→ EXERCISE DETAILS
In the study description, what treatment for PTLD is commonly used alone?

The purpose of this study is to evaluate how effective rituximab and acalabrutinib are when given as a combination treatment for newly diagnosed B cell post transplant lymphoproliferative disorder (PTLD). Currently there is no approved therapy for PTLD. Rituximab alone is commonly used and works in some cases, but not others. In addition, participants with PTLD have trouble tolerating therapies with large amounts of side effects due to their health conditions and medications for their transplant. Due to these reasons the study team is looking for a new treatment with novel targeted agents in order to improve outcomes and to minimize toxicity. Based on emerging data of clinical efficacy of acalabrutinib in B cell malignancies and an unmet need for novel therapies in PTLD, this study will investigate the use of rituximab and acalabrutinib in participants with newly diagnosed B cell PTLD.

→ PROVIDED INFORMATION
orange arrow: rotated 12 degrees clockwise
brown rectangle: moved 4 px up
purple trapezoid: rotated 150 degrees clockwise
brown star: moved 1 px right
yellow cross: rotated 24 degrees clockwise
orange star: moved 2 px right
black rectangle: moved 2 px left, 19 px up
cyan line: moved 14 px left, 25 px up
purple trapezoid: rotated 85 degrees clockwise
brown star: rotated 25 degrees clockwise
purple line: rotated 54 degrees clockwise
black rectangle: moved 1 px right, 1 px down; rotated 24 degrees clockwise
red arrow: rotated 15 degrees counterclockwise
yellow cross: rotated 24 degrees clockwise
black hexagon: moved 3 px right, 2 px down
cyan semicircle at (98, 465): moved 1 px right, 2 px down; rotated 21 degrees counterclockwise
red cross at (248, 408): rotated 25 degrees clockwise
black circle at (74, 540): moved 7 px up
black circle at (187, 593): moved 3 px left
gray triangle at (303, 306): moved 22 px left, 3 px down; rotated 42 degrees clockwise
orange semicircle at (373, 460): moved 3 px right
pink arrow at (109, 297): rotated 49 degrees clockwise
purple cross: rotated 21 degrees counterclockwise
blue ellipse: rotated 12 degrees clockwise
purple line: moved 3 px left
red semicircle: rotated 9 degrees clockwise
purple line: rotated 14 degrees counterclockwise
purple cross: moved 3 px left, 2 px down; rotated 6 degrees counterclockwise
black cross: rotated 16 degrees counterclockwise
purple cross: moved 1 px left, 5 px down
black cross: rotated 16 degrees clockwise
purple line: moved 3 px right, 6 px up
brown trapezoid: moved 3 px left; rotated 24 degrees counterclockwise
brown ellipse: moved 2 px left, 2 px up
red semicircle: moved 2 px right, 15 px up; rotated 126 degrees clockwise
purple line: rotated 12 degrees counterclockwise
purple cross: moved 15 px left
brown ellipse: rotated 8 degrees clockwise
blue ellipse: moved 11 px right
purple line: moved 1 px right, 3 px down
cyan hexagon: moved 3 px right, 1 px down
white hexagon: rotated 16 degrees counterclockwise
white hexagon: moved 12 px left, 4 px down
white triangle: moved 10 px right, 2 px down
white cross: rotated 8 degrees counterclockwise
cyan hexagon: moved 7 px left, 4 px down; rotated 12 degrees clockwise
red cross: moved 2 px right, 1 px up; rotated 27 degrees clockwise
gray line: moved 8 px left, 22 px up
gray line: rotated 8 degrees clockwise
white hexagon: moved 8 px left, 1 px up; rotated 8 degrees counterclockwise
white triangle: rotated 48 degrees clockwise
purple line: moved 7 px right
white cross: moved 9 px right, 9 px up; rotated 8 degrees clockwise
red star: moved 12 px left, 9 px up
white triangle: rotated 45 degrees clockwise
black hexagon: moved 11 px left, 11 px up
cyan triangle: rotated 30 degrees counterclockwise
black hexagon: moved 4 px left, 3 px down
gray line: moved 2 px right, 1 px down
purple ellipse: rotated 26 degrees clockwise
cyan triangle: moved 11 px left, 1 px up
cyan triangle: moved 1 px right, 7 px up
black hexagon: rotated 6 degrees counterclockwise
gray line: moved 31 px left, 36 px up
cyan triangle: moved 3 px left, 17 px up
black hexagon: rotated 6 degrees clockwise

→ OUTPUT
Rituximab